The Ministry of Housing and Urban-Rural Development issued a circular in 2010 banning animal performances nationwide, but the rule does not apply to aquariums.
However, as the circular didn't specify penalties, animal performances and petting zoos featuring wild animals remain a common practice, said Sun Xiaochun, a ministry official.
"It (the circular) is more of a warning than a regulation," she said, adding that the ministry might revise the rules to impose tougher punishments.
But not everyone agrees with the campaign against animal performances.
Zhou Haipeng, 22, a student at Beijing Foreign Studies University, said he found animal performances, especially by dolphins, very loving and informative, rather than cruel and merciless as depicted by the activists.
He said he first went to the Beijing Aquarium in 2008, when he arrived in the capital for study, and was very impressed.
"The dolphin show was cute," said the student from South China's Guangxi Zhuang autonomous region. "That was the first time I saw a dolphin in the flesh."
Zhou said it would be sad if animal performances are banned, especially the dolphin shows.
"People, especially those from inland cities, could see and touch animals and become further aware of how to protect them, which is a good thing," he said. "Jumping a fire loop is too dangerous, but dolphins swimming in the water is not."

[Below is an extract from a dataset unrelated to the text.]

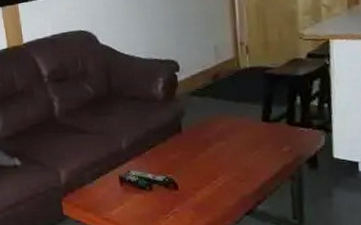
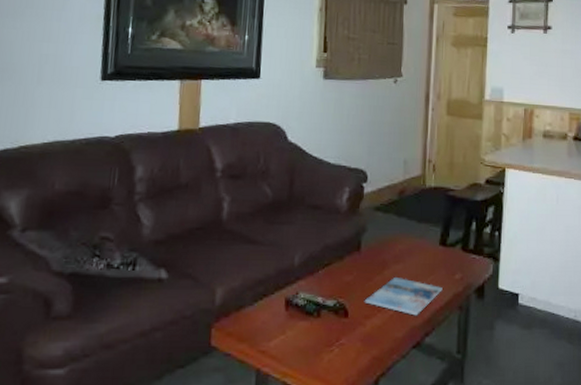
magazine: none [191,153,271,187] -> present [364,276,443,316]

The Beijing Aquarium told China Daily on Sunday that their dolphin training is animal friendly, not based on punishments.

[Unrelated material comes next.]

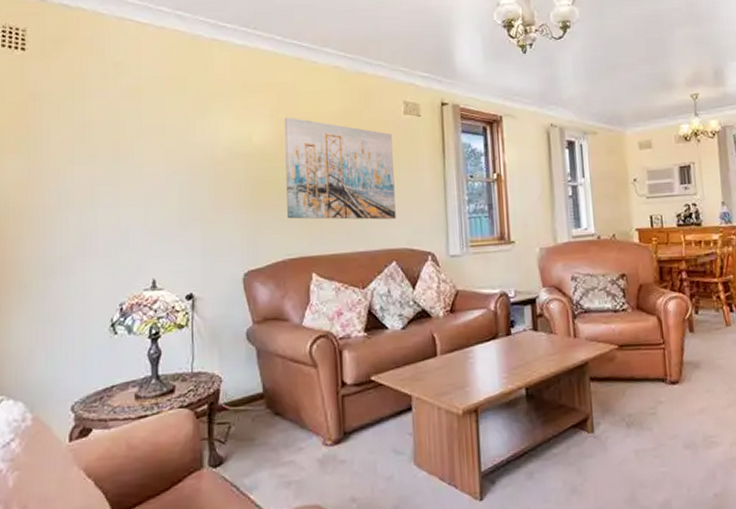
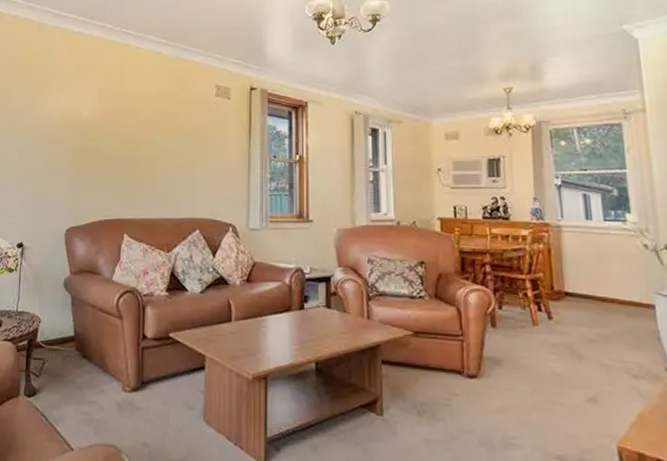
wall art: present [284,117,396,220] -> none [106,95,204,192]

"It is not against the animals' will as those NGOs said, and there is definitely no animal abuse," said a spokeswoman of the aquarium, speaking on condition of anonymity.
"We offer animal performances to let the public know how cute they are and how to better protect our (animal) friends."

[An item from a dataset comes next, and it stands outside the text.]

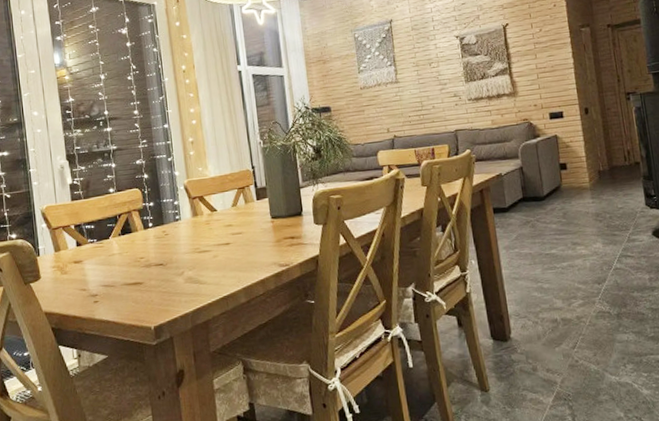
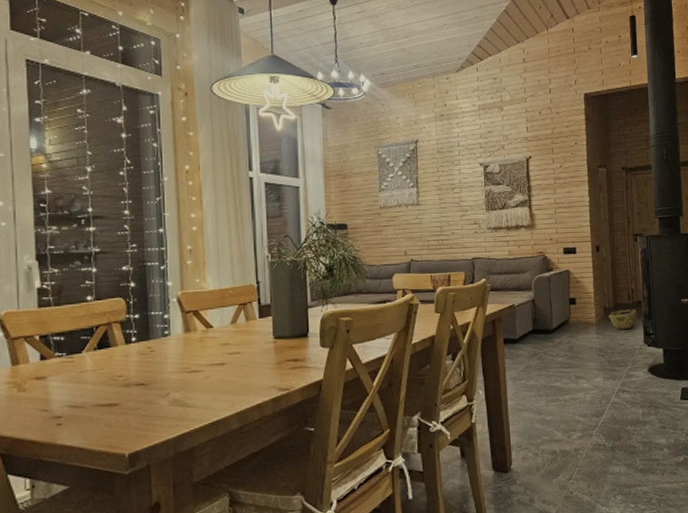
woven basket: none [603,170,636,193] -> present [608,309,638,329]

There are 24 dolphins at the Beijing Aquarium, all of which appear in the shows, 15 minutes each and two or three a day, according to their physical condition.
The Beijing Aquarium stopped allowing people to interact with the dolphins, which included allowing children to kiss the animals, in 2010.
"There're no more performances we can call off. All we have left are some simple performances, like jumping and bouncing balls," the spokeswoman said.
"We're keeping records of the dolphins' physical and psychological condition, while providing sufficient nutritious food.
"All the dolphins have been healthy since the aquarium was established 12 years ago," she added.